What is EGI?
The Epilepsy Genetics Initiative (EGI) is a research program sponsored by the Citizens United for Research in Epilepsy (CURE). EGI is a database that contains genetic information about people with epilepsy that can be used for research purposes, with the goal of understanding genetic causes of epilepsy.
If a person with epilepsy has a specific genetic test, called exome sequencing, at a testing (diagnostic) laboratory that does not find the cause of his/her epilepsy, the results/data from their exome sequencing test can be securely transferred to EGI so epilepsy researchers can further study it. Anything EGI finds that is relevant to a diagnosis is reported back to the person’s doctor.
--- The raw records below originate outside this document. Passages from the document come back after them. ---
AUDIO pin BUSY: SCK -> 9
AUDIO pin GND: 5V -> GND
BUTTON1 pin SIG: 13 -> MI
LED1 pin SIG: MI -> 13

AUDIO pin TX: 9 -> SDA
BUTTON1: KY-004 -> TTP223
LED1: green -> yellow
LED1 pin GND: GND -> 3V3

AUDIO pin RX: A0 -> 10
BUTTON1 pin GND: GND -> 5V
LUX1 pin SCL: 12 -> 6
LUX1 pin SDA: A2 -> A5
Who is eligible to be part of EGI?
Anyone with any type of epilepsy that has had exome sequencing done in a diagnostic laboratory can be part of EGI. People of any age, or in any country, can be a part of EGI. Participation in EGI is completely optional.
Why would I want to be a part of EGI?
Two out of three people with epilepsy don’t know the specific cause (or causes) of their condition. Advances in genetics are helping to improve that. To speed up the process of discovery, exome data from many people with epilepsy must be studied together. Finding the genes that cause epilepsy could lead to improved treatments and potentially a cure.